I also tried this with a simpler problem in 2D, where getting the scalar 2D rotation angle from von mises is working - in the sense that I can train a NN to do amortized inference and predict the rotation angle.

But swapping ProjectedNormal for von mises and doing the downstream x-y-vector to rotation conversions is giving nans.

I can still train in the 2D case and get good correlation of gt to prediction, but there are all these nans in the svi.step…

Interestingly the nan warnings stop after many epochs, when there is a dip in the loss curve (around 1500 on the x-axis).

Is this related to the variance in the gradient, and would using the ProjectedNormalReparam help?


Ok update, the same thing happens in the 3D case using the quaternions.

Hmm, the nans might be caused by either ProjectedNormal or by the parametrization. I’d actually first try directly parametrizing concentration and avoiding the coordinate transforms which can be numerically unstable.
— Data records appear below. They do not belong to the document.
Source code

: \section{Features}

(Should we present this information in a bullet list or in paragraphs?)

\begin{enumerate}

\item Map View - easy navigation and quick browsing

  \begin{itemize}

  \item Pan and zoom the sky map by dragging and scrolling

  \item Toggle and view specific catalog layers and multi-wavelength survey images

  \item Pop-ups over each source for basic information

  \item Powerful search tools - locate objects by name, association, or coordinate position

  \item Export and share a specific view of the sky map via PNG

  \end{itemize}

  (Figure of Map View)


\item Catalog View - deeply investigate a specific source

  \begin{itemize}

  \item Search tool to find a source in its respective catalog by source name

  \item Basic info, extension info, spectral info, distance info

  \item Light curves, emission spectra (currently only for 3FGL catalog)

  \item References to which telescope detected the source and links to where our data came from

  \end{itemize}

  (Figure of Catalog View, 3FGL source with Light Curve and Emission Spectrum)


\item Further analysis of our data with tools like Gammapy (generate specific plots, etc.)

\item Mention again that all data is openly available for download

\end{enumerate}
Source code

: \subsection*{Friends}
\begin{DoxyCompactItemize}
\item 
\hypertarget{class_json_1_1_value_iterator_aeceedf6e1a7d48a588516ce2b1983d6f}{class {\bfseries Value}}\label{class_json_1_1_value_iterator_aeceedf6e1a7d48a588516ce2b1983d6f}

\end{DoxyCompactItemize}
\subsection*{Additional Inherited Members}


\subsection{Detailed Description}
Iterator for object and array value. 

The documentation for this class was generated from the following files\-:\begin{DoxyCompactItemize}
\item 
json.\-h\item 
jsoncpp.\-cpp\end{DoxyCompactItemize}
I.e. just let your net output concentration directly:

concentration = net(mini_batch)

If you really want to use the transformed parameters, you might consider numerically stabilizing as follows:

  q_loc,log_concentration = lam[:,:4], lam[:,4]
- q_unit_loc = q_loc / q_loc.norm(dim=1).reshape(-1,1)
+ q_unit_loc = q_loc / q_loc.norm(dim=1).reshape(-1,1).clamp(min=1e-20)
- concentration = torch.exp(log_concentration)
+ concentration = torch.nn.functional.softplus(log_concentration)
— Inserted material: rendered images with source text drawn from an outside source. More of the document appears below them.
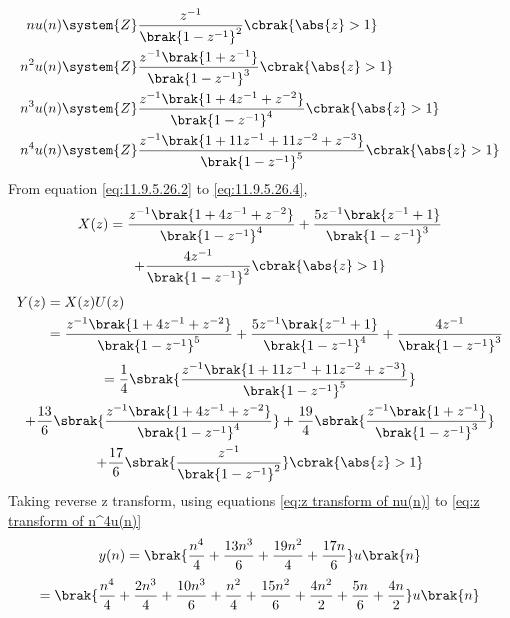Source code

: \documentclass[journal,12pt,twocolumn]{IEEEtran}
\theoremstyle{remark}
\begin{document}
\begin{align}
        n u(n) &\system{Z} \frac{z^{-1}}{\brak{1-z^{-1}}^2} \cbrak{\abs{z}>1} \label{eq:z transform of nu(n)} \\
        n^2 u(n) &\system{Z} \frac{z^{-1}\brak{1+z^{-1}}}{\brak{1-z^{-1}}^3} \cbrak{\abs{z}>1}\label{eq:z transform of n^2u(n)} \\
        n^3 u(n) &\system{Z} \frac{z^{-1}\brak{1+4z^{-1}+z^{-2}}}{\brak{1-z^{-1}}^4} \cbrak{\abs{z}>1}\label{eq:z transform of n^3u(n)} \\
        n^4 u(n) &\system{Z} \frac{z^{-1}\brak{1+11z^{-1}+11z^{-2}+z^{-3}}}{\brak{1-z^{-1}}^5} \cbrak{\abs{z}>1}\label{eq:z transform of n^4u(n)}
    \end{align}
From equation \eqref{eq:11.9.5.26.2} to \eqref{eq:11.9.5.26.4},\\
    \begin{multline}
        X(z) = \frac{z^{-1}\brak{1+4z^{-1}+z^{-2}}}{\brak{1-z^{-1}}^4} + \frac{5z^{-1}\brak{z^{-1}+1}}{\brak{1-z^{-1}}^3}\\ 
        + \frac{4z^{-1}}{\brak{1-z^{-1}}^2} \cbrak{\abs{z}>1}
    \end{multline}
    \begin{align}
         Y(z) &= X(z)U(z)\\
         &=\frac{z^{-1}\brak{1+4z^{-1}+z^{-2}}}{\brak{1-z^{-1}}^5} + \frac{5z^{-1}\brak{z^{-1}+1}}{\brak{1-z^{-1}}^4} + \frac{4z^{-1}}{\brak{1-z^{-1}}^3} 
    \end{align}
    \begin{multline}
        = \frac{1}{4}\sbrak{\frac{z^{-1}\brak{1+11z^{-1}+11z^{-2}+z^{-3}}}{\brak{1-z^{-1}}^5}} \\
        +\frac{13}{6}\sbrak{\frac{z^{-1}\brak{1+4z^{-1}+z^{-2}}}{\brak{1-z^{-1}}^4}} + \frac{19}{4}\sbrak{\frac{z^{-1}\brak{1+z^{-1}}}{\brak{1-z^{-1}}^3}}\\
        + \frac{17}{6}\sbrak{\frac{z^{-1}}{\brak{1-z^{-1}}^2}} \cbrak{\abs{z}>1}
    \end{multline}
    Taking reverse z transform, using equations \eqref{eq:z transform of nu(n)} to \eqref{eq:z transform of n^4u(n)}
    \begin{align}
        y(n) = \brak{\frac{n^4}{4} + \frac{13n^3}{6} + \frac{19n^2}{4} + \frac{17n}{6}} u\brak{n}
    \end{align}
    \begin{multline}
        = \brak{\frac{n^4}{4} + \frac{2n^3}{4} + \frac{10n^3}{6} + \frac{n^2}{4} + \frac{15n^2}{6} + \frac{4n^2}{2} + \frac{5n}{6} + \frac{4n}{2}} u\brak{n}
    \end{multline}
\end{document}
And note that concentration is real-valued, not positive, so I don’t see how it makes sense to exponentiate it:

concentration = torch.exp(log_concentration)
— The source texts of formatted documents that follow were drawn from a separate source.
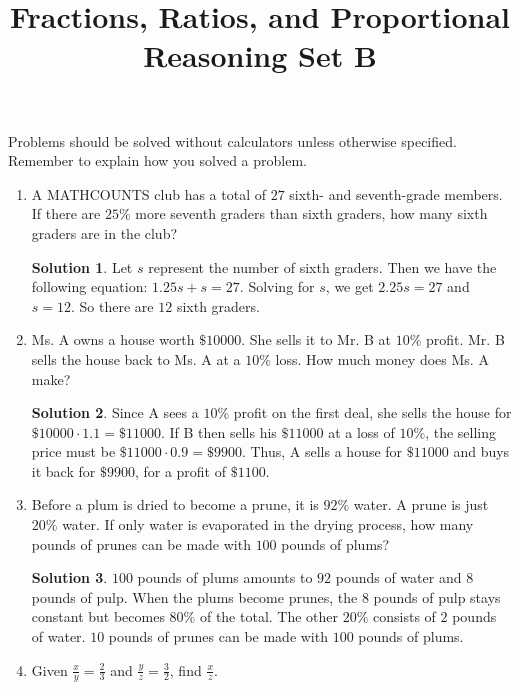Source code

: \documentclass{article}
\title{Fractions, Ratios, and Proportional Reasoning Set B}
\author{}
\date{}
\theoremstyle{definition}
\newtheorem*{solution}{Solution}
\begin{document}
    \maketitle
    \noindent Problems should be solved without calculators unless otherwise
    specified. Remember to explain how you solved a problem.
    \begin{enumerate}
        \item A MATHCOUNTS club has a total of $27$ sixth- and seventh-grade
        members. If there are $25\%$ more seventh graders than sixth graders,
        how many sixth graders are in the club?
        \begin{solution}
            Let $s$ represent the number of sixth graders. Then we have the
            following equation: $1.25s + s = 27$. Solving for $s$, we get $2.25s
            = 27$ and $s = 12$. So there are $12$ sixth graders.
        \end{solution}
        \item Ms. A owns a house worth $\$10000$. She sells it to Mr. B at
        $10\%$ profit. Mr. B sells the house back to Ms. A at a $10\%$ loss. How
        much money does Ms. A make?
        \begin{solution}
            Since A sees a $10\%$ profit on the first deal, she sells the house
            for $\$10000 \cdot 1.1 = \$11000$. If B then sells his $\$11000$ at
            a loss of $10\%$, the selling price must be $\$11000 \cdot 0.9 =
            \$9900$. Thus, A sells a house for $\$11000$ and buys it back for
            $\$9900$, for a profit of $\$1100$.
        \end{solution}
        \item Before a plum is dried to become a prune, it is $92\%$ water. A
        prune is just $20\%$ water. If only water is evaporated in the drying
        process, how many pounds of prunes can be made with $100$ pounds of
        plums?
        \begin{solution}
            $100$ pounds of plums amounts to $92$ pounds of water and $8$ pounds
            of pulp. When the plums become prunes, the $8$ pounds of pulp stays
            constant but becomes $80\%$ of the total. The other $20\%$ consists
            of $2$ pounds of water. $10$ pounds of prunes can be made with $100$
            pounds of plums.
        \end{solution}
        \item Given $\frac{x}{y} = \frac{2}{3}$ and $\frac{y}{z} = \frac{3}{2}$,
        find $\frac{x}{z}$.

\end{enumerate}
\end{document}
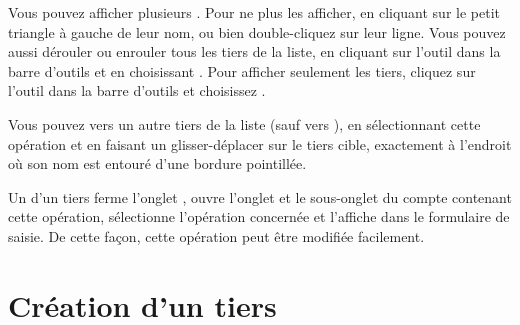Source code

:
Vous pouvez afficher plusieurs . Pour ne plus les afficher,  en cliquant sur le petit triangle à gauche de leur nom, ou bien double-cliquez sur leur ligne. Vous pouvez aussi dérouler ou enrouler tous les tiers de la liste, en cliquant sur l'outil  dans la barre d'outils et en choisissant . Pour afficher seulement les tiers, cliquez sur l'outil  dans la barre d'outils et choisissez .

Vous pouvez  vers un autre tiers de la liste (sauf vers ), en sélectionnant cette opération et en faisant un glisser-déplacer sur le tiers cible, exactement à l'endroit où son nom est entouré d'une bordure pointillée.

Un  d'un tiers ferme l'onglet , ouvre l'onglet  et le sous-onglet du compte contenant cette opération, sélectionne l'opération concernée et l'affiche dans le formulaire de saisie. De cette façon, cette opération peut être modifiée facilement.


\section{Création d'un tiers\label{thirdparties-new}}


\ifIllustration
\label{thirdparties-new-img}
\fi

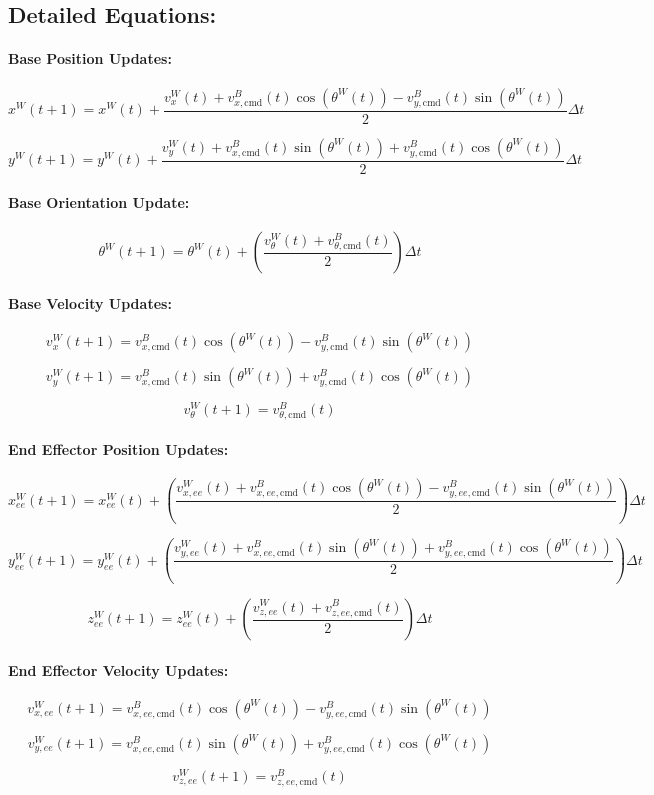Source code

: \documentclass{article}
\begin{document}
\pagebreak
\subsection*{Detailed Equations:}

\paragraph{Base Position Updates:}

\[
x^W(t+1) = x^W(t) + \frac{ v_x^W(t) + v_{x,\text{cmd}}^B(t) \cos(\theta^W(t)) - v_{y,\text{cmd}}^B(t) \sin(\theta^W(t))}{2} \Delta t
\]

\[
y^W(t+1) = y^W(t) + \frac{v_y^W(t) + v_{x,\text{cmd}}^B(t) \sin(\theta^W(t)) + v_{y,\text{cmd}}^B(t) \cos(\theta^W(t))}{2} \Delta t
\]

\paragraph{Base Orientation Update:}

\[
\theta^W(t+1) = \theta^W(t) + \left( \frac{v_\theta^W(t) + v_{\theta,\text{cmd}}^B(t)}{2} \right) \Delta t
\]

\paragraph{Base Velocity Updates:}

\[
v_x^W(t+1) = v_{x,\text{cmd}}^B(t) \cos(\theta^W(t)) - v_{y,\text{cmd}}^B(t) \sin(\theta^W(t))
\]

\[
v_y^W(t+1) = v_{x,\text{cmd}}^B(t) \sin(\theta^W(t)) + v_{y,\text{cmd}}^B(t) \cos(\theta^W(t))
\]

\[
v_\theta^W(t+1) = v_{\theta,\text{cmd}}^B(t)
\]

\paragraph{End Effector Position Updates:}

\[
x_{ee}^W(t+1) = x_{ee}^W(t) + \left( \frac{v_{x,ee}^W(t) + v_{x,ee,\text{cmd}}^B(t) \cos(\theta^W(t)) - v_{y,ee,\text{cmd}}^B(t) \sin(\theta^W(t))}{2} \right) \Delta t
\]

\[
y_{ee}^W(t+1) = y_{ee}^W(t) + \left( \frac{v_{y,ee}^W(t) + v_{x,ee,\text{cmd}}^B(t) \sin(\theta^W(t)) + v_{y,ee,\text{cmd}}^B(t) \cos(\theta^W(t))}{2} \right) \Delta t
\]

\[
z_{ee}^W(t+1) = z_{ee}^W(t) + \left( \frac{v_{z,ee}^W(t) + v_{z,ee,\text{cmd}}^B(t)}{2} \right) \Delta t
\]

\paragraph{End Effector Velocity Updates:}

\[
v_{x,ee}^W(t+1) = v_{x,ee,\text{cmd}}^B(t) \cos(\theta^W(t)) - v_{y,ee,\text{cmd}}^B(t) \sin(\theta^W(t))
\]

\[
v_{y,ee}^W(t+1) = v_{x,ee,\text{cmd}}^B(t) \sin(\theta^W(t)) + v_{y,ee,\text{cmd}}^B(t) \cos(\theta^W(t))
\]

\[
v_{z,ee}^W(t+1) = v_{z,ee,\text{cmd}}^B(t)
\]
\end{document}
@geoffwoollard I do not how I have found myself reading this conversation, but if you want to sample unit quaternions to build a rotation matrix you can follow our implementation here: https://github.com/LysSanzMoreta/Theseus-PP/blob/master/SUPERPOSITION.py#L234-L285

We also had some problems with nan values etc, we resolved with the Student-t

I hope I understood correctly what you wanted to do :slight_smile:

1 Like

Hi @geoffwoollard, just checking in, were you able to get this working with the simpler parametrization?

1 Like

Yes. It worked. Very happy with it :slight_smile: